* start Source passage *

Continuous Integration
-
Learn how to write unit tests that cover both data and models in your ML pipeline.
-
Learn how to implement continuous integration using Github actions such that tests are automatically executed on code changes.
-
Learn how to use pre-commit to ensure that code that is not up to standard does not get committed.
-
Learn how to implement continuous machine learning pipelines in Github actions.
Continues integration is a sub-discipline of the general field of Continues X. Continuous X is one of the core elements of modern DevOps, and by extension MLOps. Continuous X assumes that we have a (long) developer pipeline (see image below) where we want to make some changes to our code e.g:
- Update our training data or data processing
- Update our model architecture
- Something else...
Basically, any code change we will expect will have a influence on the final result. The problem with doing changes to the start of our pipeline is that we want the change to propagate all the way through to the end of the pipeline.

* end Source passage *
* start Provided data *

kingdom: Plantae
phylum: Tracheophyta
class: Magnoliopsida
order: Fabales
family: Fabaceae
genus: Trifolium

* end Provided data *

Direction A ::
Please transcribe from the continuous integration text the part that opens with the words containing "Continues integration is" and closes with "of the pipeline.".
Direction B ::
The continuous integration text calls Continuous X one of the core elements of what?
Direction C ::
Resume the continuous integration text where it stops.

Result A ::
Continues integration is a sub-discipline of the general field of Continues X. Continuous X is one of the core elements of modern DevOps, and by extension MLOps. Continuous X assumes that we have a (long) developer pipeline (see image below) where we want to make some changes to our code e.g:
- Update our training data or data processing
- Update our model architecture
- Something else...
Basically, any code change we will expect will have a influence on the final result. The problem with doing changes to the start of our pipeline is that we want the change to propagate all the way through to the end of the pipeline.

Result B ::
Modern DevOps, and by extension MLOps.

Result C ::
This is where continuous X comes into play. The word continuous here refers to the fact that the pipeline should continuously be updated as we make code changes. You can also choose to think of this as the automatization of processes. The X then covers that the process we need to go through to automate steps in the pipeline depends on where we are in the pipeline e.g. the tools needed to do continuous integration are different from the tools needed to do continuous delivery.
In this session, we are going to focus on continuous integration (CI). As indicated in the image above, continuous integration usually takes care of the first part of the developer pipeline which has to do with the code base, code building and code testing. This is paramount to step in automatization as we would rather catch bugs at the beginning of our pipeline than in the end.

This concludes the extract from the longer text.